Any help would be appreciated.Last edited by Naive on Tue Feb 15, 2005 5:11 am; edited 1 time in total

----------

## allan

I'm encountering the same issue.

baselayout-1.11.9-r1

wirelesstools-27

kernel 2.6.9-gentoo-13 (dev sources)

All my interfaces are managed by dhcp, so my /etc/conf.d/net file is the default blank one.

It does come up correctly if I do "/etc/net.eth0 restart" by hand.

----------

## Naive

If you take net.lo out of boot your dhcp should come up right: at least the first one. I moved net.lo into my local.start file just to have it come up, though late.
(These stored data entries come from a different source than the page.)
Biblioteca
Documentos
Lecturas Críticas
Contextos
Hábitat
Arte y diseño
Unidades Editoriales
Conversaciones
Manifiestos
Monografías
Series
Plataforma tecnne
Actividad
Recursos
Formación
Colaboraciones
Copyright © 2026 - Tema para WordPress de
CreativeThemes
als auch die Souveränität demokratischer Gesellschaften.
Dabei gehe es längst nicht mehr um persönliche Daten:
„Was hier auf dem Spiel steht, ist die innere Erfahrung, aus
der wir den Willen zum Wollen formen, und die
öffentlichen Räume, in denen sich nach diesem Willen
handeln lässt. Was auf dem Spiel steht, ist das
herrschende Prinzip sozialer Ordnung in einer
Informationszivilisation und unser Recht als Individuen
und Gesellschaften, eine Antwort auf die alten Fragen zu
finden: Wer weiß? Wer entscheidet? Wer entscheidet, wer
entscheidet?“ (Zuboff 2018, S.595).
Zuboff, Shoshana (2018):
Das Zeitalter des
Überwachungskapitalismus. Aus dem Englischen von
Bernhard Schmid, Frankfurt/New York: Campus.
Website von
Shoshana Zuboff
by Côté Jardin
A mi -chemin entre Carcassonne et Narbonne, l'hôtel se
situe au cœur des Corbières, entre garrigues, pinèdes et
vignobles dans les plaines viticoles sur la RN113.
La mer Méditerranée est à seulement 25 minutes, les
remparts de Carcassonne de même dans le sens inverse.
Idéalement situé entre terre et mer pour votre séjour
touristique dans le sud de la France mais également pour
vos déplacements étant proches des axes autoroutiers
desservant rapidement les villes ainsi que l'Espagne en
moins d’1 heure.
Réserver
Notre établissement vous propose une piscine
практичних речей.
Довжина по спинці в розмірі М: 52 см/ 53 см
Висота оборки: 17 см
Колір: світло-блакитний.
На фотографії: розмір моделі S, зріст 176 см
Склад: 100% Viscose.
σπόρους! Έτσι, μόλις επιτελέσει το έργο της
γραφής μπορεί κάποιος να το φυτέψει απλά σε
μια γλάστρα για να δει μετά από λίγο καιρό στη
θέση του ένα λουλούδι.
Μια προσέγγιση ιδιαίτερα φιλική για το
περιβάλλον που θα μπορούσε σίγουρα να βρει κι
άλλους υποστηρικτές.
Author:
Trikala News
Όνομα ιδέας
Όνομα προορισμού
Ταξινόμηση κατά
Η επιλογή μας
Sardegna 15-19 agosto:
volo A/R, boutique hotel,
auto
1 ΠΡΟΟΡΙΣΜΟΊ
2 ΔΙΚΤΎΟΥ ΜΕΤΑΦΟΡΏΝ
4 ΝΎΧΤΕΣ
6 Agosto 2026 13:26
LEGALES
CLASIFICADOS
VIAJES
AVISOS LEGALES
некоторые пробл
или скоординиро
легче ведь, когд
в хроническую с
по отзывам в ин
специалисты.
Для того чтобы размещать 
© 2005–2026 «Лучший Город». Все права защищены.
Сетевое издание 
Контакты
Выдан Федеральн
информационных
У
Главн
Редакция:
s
Not a good fix but it'll work for now.

----------

## sibov

same problem 2 me  :Confused: 

I try to reboot without net.lo in rc-script. Let's see if it really works.

 :Wink: 

----------

## UberLord

https://bugs.gentoo.org/show_bug.cgi?id=78495

----------

## Naive

Just wanted to say thanks this was the problem and it solved it for me. The removing net.lo just worked on a warm reboot, guess it just sped up the boot enough that the config got set before dhcpcd quit ...

----------

## kzan

 *UberLord wrote:*   

> https://bugs.gentoo.org/show_bug.cgi?id=78495

 

I have been struck with this problem and it seems to be directly related to the bug you have shown above.  Forgive me if this is a really stupid question, but the link gives a description of the problem and a patch, but no clue on how or where to install the patch!  Any help would be greatly appreciated....thank you.

----------

## fjalvingh

Kzan:

You need to login as root, cd to /etc/hotplug (where the net.agent file lives) and do:

patch < /home/xxx/net.agent.patch

Good luck  :Wink: 

Frits

----------

## kzan

 *fjalvingh wrote:*   

> Kzan:
> 
> You need to login as root, cd to /etc/hotplug (where the net.agent file lives) and do:
> 
> patch < /home/xxx/net.agent.patch
> ...

 

ahhhhh...you rock..thanks.  That patched worked perfect!

----------